In a large mixing bowl, combine the ground beef with grated carrots, minced onion, chopped mushrooms, and grated garlic. Add the oyster sauce, sesame oil, brown sugar, salt, black pepper, cornstarch, and egg. Mix thoroughly with a spoon or clean hands until the ingredients are well combined and the texture is uniform. Set the mixture aside to rest for a few minutes, allowing the flavors to meld together.
Place a dumpling wrapper flat on your palm. Spoon about 2 teaspoons to 1 tablespoon of the beef mixture into the center of the wrapper. Dip your fingertip in water and moisten the edges of the wrapper to help seal it. Cup the wrapper between your thumb and fingers, pressing gently around the filling while keeping the top open.
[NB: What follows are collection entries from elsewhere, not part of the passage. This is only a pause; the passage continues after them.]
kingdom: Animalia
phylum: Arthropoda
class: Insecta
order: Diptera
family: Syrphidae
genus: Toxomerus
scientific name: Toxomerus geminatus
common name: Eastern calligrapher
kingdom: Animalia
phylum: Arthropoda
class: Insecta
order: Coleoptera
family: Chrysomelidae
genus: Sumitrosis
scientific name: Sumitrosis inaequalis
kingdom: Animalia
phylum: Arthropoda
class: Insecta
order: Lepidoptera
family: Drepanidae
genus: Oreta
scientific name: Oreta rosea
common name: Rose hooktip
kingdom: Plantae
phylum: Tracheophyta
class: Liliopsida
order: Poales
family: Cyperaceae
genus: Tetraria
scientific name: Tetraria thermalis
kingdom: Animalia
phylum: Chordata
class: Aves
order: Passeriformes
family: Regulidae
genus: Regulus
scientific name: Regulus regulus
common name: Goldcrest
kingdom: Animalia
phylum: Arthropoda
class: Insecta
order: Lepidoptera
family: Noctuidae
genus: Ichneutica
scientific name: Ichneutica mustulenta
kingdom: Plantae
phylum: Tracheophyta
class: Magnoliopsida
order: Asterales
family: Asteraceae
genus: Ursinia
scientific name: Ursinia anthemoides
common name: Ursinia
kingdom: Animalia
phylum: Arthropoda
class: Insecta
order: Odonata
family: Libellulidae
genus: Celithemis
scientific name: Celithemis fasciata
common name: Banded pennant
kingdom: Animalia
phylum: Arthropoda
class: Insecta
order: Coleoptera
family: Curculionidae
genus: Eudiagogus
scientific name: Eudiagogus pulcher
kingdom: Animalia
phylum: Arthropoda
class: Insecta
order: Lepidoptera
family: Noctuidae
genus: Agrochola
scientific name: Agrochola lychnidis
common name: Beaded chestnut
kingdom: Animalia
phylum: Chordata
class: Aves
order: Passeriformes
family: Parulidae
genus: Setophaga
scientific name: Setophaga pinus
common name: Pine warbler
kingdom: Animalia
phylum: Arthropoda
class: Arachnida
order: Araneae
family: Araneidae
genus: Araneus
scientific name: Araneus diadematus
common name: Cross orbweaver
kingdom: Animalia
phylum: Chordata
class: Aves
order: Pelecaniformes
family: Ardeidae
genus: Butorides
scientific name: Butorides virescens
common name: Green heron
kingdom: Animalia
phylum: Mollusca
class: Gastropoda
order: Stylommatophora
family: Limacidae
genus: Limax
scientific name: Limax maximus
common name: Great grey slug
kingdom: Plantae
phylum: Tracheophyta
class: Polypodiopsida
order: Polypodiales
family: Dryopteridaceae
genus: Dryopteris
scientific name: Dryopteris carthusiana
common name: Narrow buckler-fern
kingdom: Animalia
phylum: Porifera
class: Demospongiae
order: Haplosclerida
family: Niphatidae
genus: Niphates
Adjust the folds to create a neat, upright shape. Repeat this process for all remaining wrappers.
Top each siomai with a small pinch of grated carrots for a pop of color and texture. Prepare your steamer by adding a small amount of water to the pot and bringing it to a gentle simmer over medium heat. Lightly brush the steamer tray or bamboo steamer with oil to prevent sticking.
Arrange the siomai in the steamer, ensuring they are spaced apart to allow steam to circulate evenly. Cover and steam over low heat for about 15 minutes or until the beef filling is fully cooked and firm to the touch. Avoid opening the steamer frequently to maintain steady heat.
Once cooked, carefully remove the siomai from the steamer and transfer to a serving plate. Serve warm with chili garlic oil or a dipping sauce made from soy sauce and calamansi for a classic, savory finish.
These tender, flavorful beef siomai are perfect as a snack, appetizer, or part of a hearty Filipino-style meal.